Only one node refuses to join an Infinispan cluster
il_pizzaiolo Jan 28, 2015 5:12 PMThis is a real headscratcher, so I'm looking for some help on this. My customer has three nodes with more-or-less identical Infinispan and JGroups configs (see below); in addition, the application code which uses Infinispan is also the same across all three nodes . The jgroups-tcp.xml config of each uses the host's name in '<TCP bind_addr="${jgroups.bind_addr:<FQDN>}, but the TCPPING 'initial_hosts' is identical for each node. I've attached a sample jgroups-tcp.xml.
The behavior is this:
1) Start node-1.
2) Start node-2. Node-1 and node-2 see each other and join.
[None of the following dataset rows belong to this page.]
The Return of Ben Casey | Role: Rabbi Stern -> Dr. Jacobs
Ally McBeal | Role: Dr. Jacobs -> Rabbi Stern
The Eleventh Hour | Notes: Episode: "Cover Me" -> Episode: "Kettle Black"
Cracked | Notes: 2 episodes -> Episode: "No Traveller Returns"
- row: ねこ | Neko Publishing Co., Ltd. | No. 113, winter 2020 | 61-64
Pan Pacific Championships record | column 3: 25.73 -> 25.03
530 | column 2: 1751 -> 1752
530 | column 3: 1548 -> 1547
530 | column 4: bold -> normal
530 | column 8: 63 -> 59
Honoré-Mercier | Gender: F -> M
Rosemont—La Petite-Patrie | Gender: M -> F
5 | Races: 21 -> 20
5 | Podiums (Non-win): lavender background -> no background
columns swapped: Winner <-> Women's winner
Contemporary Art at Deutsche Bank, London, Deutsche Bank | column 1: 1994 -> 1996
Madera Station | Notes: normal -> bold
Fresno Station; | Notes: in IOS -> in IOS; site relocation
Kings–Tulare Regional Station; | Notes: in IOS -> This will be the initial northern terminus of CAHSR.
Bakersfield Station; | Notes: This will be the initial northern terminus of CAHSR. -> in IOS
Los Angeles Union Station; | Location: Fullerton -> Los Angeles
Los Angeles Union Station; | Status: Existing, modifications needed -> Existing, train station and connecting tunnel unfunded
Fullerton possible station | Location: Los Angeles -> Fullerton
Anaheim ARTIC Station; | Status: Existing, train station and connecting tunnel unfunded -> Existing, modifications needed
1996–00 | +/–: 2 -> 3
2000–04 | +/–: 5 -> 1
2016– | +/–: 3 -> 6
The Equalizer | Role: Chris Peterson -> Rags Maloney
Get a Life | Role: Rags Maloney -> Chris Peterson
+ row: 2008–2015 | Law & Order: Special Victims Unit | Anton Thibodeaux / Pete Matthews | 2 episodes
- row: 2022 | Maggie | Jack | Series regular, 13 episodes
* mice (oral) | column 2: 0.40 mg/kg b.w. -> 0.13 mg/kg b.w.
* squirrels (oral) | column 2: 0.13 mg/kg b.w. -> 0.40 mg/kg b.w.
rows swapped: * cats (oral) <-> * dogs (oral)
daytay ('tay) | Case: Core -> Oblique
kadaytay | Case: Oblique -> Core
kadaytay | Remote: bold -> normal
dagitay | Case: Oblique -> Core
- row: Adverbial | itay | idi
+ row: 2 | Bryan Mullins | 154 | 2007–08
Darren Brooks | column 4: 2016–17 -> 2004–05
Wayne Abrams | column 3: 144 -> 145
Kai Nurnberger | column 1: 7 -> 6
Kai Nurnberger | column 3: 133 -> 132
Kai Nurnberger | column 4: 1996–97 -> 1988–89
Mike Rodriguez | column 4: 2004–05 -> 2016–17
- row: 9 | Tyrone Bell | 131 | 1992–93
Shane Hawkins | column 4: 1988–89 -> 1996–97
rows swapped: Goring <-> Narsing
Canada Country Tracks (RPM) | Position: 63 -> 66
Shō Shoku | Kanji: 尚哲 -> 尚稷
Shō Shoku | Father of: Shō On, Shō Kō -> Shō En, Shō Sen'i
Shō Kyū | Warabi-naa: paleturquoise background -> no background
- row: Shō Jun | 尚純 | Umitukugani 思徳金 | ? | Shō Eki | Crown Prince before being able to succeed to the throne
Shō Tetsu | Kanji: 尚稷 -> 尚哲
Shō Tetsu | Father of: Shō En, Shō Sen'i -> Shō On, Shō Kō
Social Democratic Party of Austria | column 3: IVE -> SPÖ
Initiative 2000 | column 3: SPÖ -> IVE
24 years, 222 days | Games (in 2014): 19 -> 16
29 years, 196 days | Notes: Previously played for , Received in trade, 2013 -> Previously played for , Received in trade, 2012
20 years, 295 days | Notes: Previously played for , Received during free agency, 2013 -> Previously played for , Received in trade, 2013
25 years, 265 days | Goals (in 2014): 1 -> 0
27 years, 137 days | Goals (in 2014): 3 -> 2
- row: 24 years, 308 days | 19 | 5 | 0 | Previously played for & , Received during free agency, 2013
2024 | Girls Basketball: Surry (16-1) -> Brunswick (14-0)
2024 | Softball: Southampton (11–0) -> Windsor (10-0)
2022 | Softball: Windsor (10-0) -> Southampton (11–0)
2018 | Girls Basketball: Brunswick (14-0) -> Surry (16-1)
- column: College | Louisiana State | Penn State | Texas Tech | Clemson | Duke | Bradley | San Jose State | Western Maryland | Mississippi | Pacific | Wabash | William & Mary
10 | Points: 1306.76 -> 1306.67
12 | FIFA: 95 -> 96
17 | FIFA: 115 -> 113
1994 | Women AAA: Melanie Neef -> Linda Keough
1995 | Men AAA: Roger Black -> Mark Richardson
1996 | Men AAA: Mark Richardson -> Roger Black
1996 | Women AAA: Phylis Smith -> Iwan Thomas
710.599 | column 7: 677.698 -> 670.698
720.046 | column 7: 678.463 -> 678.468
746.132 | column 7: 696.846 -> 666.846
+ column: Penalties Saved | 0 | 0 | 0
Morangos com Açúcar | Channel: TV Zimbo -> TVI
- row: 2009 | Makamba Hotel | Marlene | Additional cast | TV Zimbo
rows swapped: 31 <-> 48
3) Start node-3. Node-1 and node-2 log that they see it: ISPN000094: Received new cluster view: [<node-1's name>|6] (3) [<node-1's name>, <node-2's name>, <node-3's name>]
4) At about this time, node-3 logs the following complaint:
<TIMESTAMP> - [ERROR] - from org.jgroups.protocols.TCP in OOB-1,shared=tcp
JGRP000030: null: failed handling incoming message: java.lang.NoSuchFieldError: serializedCreator
5) Exactly 4 minutes later, node-3 reports that it can't start Infinispan and goes down:
<TIMESTAMP> - [ERROR] - from application in main
Exception occured in InfinispanPlugin.onStartUnable to invoke method public void org.infinispan.statetransfer.StateTransferManagerImpl.start() throws java.lang.Exception on object of type StateTransferManagerImpl
org.infinispan.commons.CacheException: Unable to invoke method public void org.infinispan.statetransfer.StateTransferManagerImpl.start() throws java.lang.Exception on object of type StateTransferManagerImpl
at org.infinispan.commons.util.ReflectionUtil.invokeAccessibly(ReflectionUtil.java:185) ~[org.infinispan.infinispan-commons-6.0.2.Final.jar:6.0.2.Final]
at org.infinispan.factories.AbstractComponentRegistry$PrioritizedMethod.invoke(AbstractComponentRegistry.java:869) ~[org.infinispan.infinispan-core-6.0.2.Final.jar:6.0.2.Final]
at org.infinispan.factories.AbstractComponentRegistry.invokeStartMethods(AbstractComponentRegistry.java:638) ~[org.infinispan.infinispan-core-6.0.2.Final.jar:6.0.2.Final]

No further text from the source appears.